HBCU Member Spotlight – Morgan Coles
How long have you worked for Maximus, and what is your position?
I have worked for Maximus for four months. I am a case manager supervisor for the Family Re-Housing Stabilization Plan Program in Washington, D.C.
Describe why you chose to attend a Historically Black College or University (HBCU). Was it your first choice?
Following my time in the U.S. Army, I was seeking community in a place that was not my home. My wife transferred from Tuskegee University to Paine College in Augusta, Georgia. Seeing how quickly she was welcomed and treated like family was important to me. After researching several majors and the transparency Paine College offered about the overall curriculum, I was sold. Pursuing a degree in history from a HBCU just made sense, personally. More importantly, I wanted to gain up close and personal experience in disseminating history and cultural clarity throughout my community and the generations that will be responsible for telling our stories in the future.
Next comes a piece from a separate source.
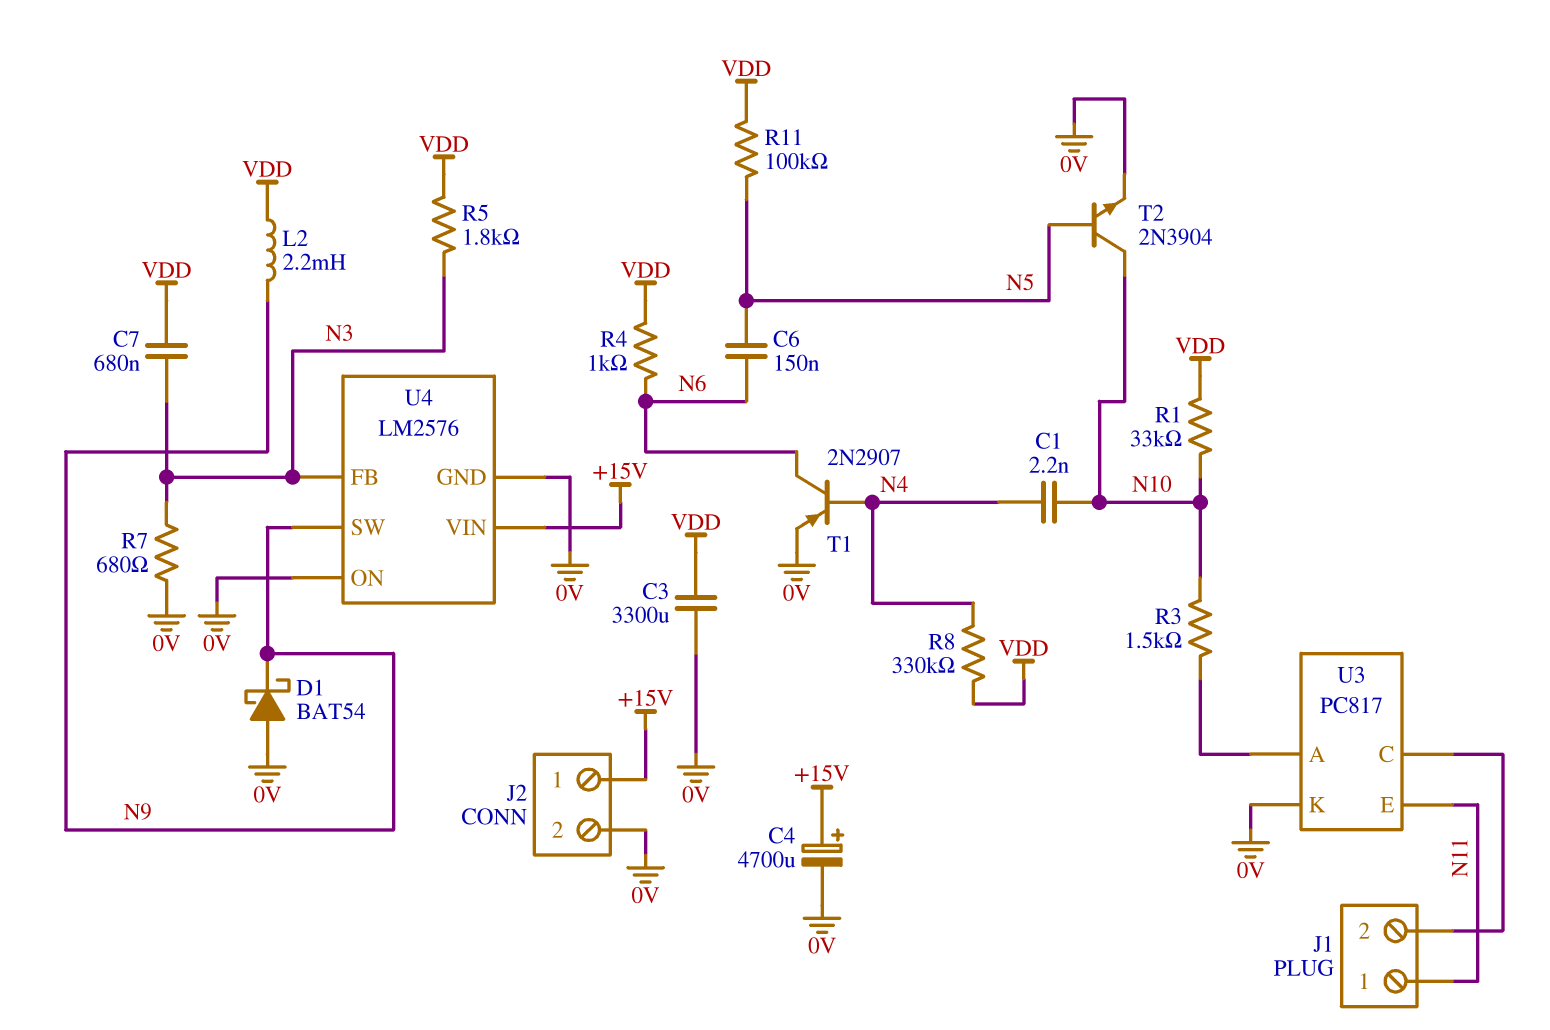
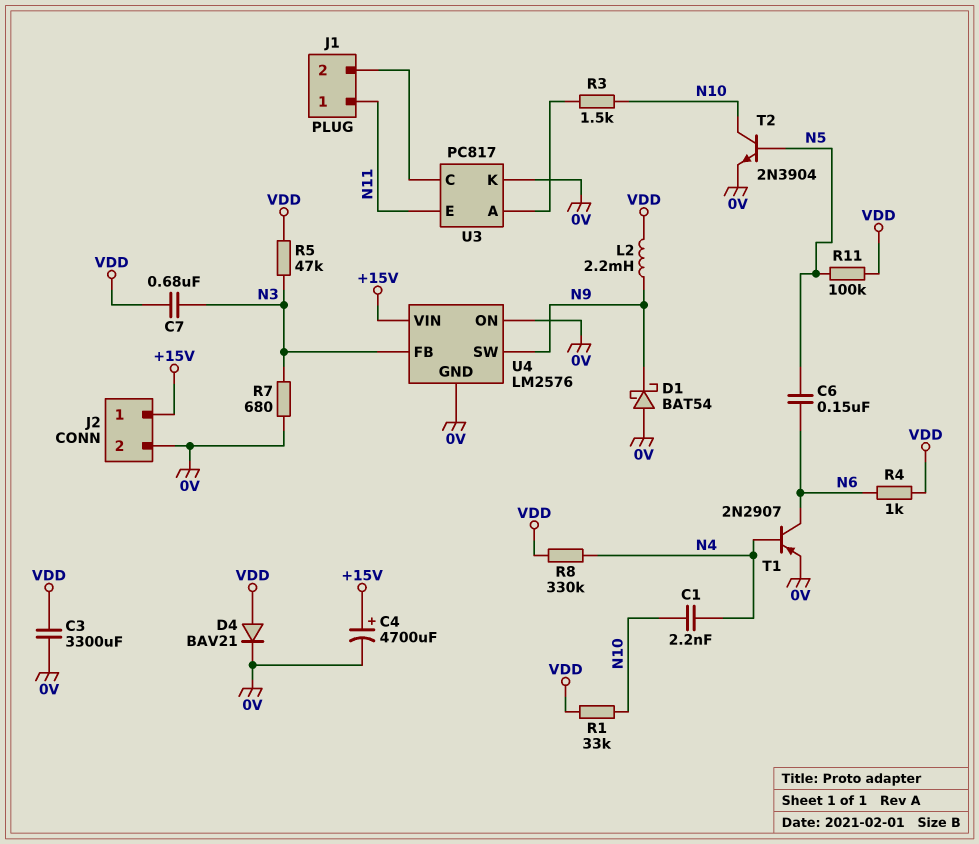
D4: none -> diode BAV21 (A VDD, K 0V)
R5: 1.8k (N3, VDD) -> 47k (N3, VDD)

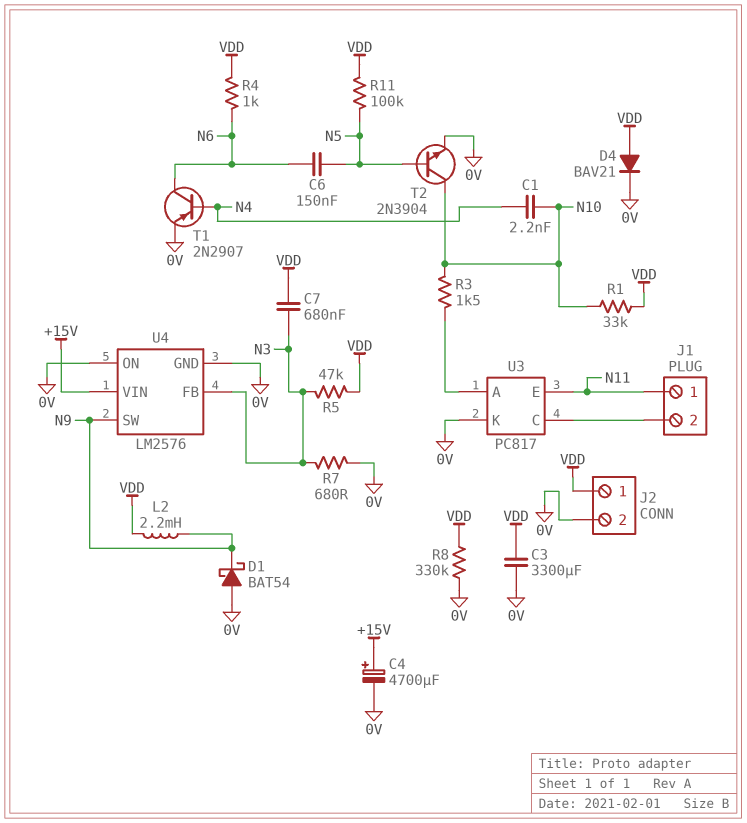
J2 pin 1: +15V -> VDD
R8: 330k (N4, VDD) -> 330k (0V, VDD)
What traditions stand out or impacted your overall college experience?
One of the best HBCU traditions is homecoming. I still attend most years, and to say it is like a big family reunion is an understatement. Even at a small HBCU, you’re likely to see celebrity appearances or performances. The yard is constantly filled with students and alumni engaging and fellowshipping with one another.
Because I attended a Methodist college, each Wednesday the entire student body and most of the faculty and staff would meet for what we simply and adoringly called “Chapel.” Our Chapel would fill with students with the graduating seniors sitting together in the front rows. We would receive updates and get the opportunity to hear from notable locals and alumni. Most importantly, for incoming and outgoing students, it was a reminder that support was never more than a few people away.
Describe how attending a HBCU has impacted your professional career.
Attending a HBCU led me down a path of service. I was exposed to and benefited from being surrounded by an uplifting community. I learned how to be solution-oriented and many of my experiences strengthened my adaptability. Attending such a small institution did not come without trials and tribulations, but in the face of adversity, I was shown the true meaning of resilience. As a result, I have found myself guided by the principles I learned to help others. I have worked with underserved minority youth in my community. From there, I transitioned to working with youth and adults in crisis. Now I find myself providing services to one of the most vulnerable populations in the nation: those facing housing insecurity. As I continue to build on my historical background, my HBCU continues to inspire me to change our history one person at a time.
What about attending a HBCU might be surprising for those who haven’t had the same experience?
I found the curriculum to be a welcome challenge. The standard of learning included learning our crafts from a different lens. We were pushed to be better than the best because it was a necessity to get closer to equitable opportunities after college.
Additionally, I was surprised at how involved Paine was in ensuring their graduates were connected to job opportunities or connections involving continuing my education. My mentor introduced me to the field of study I completed my master’s degree in, and I can speak directly toward their efforts to help two chemistry students get into Howard University’s College of Pharmacy in the same year. Many of the students who stay local have found careers within Paine College itself.
Currently, what activities, initiatives, or groups do you participate in, as a way to give back or stay connected to your alma mater?
Currently, I am a part of the Paine College Alumni Association’s Washington, D.C. chapter. I am not as active as I would like to be since I am new to this area, but I plan to continue to attend monthly meetings to determine how I can be most effective. My wife and I donate yearly to the homecoming court to assist with formalwear for current students, as many of the students find the extra expense to be a financial burden but who yearn to be a part of the longstanding tradition. Each summer, I tutor a small group of high school students to recruit high school seniors from the area schools, thus keeping the student’s tuition lower by staying local.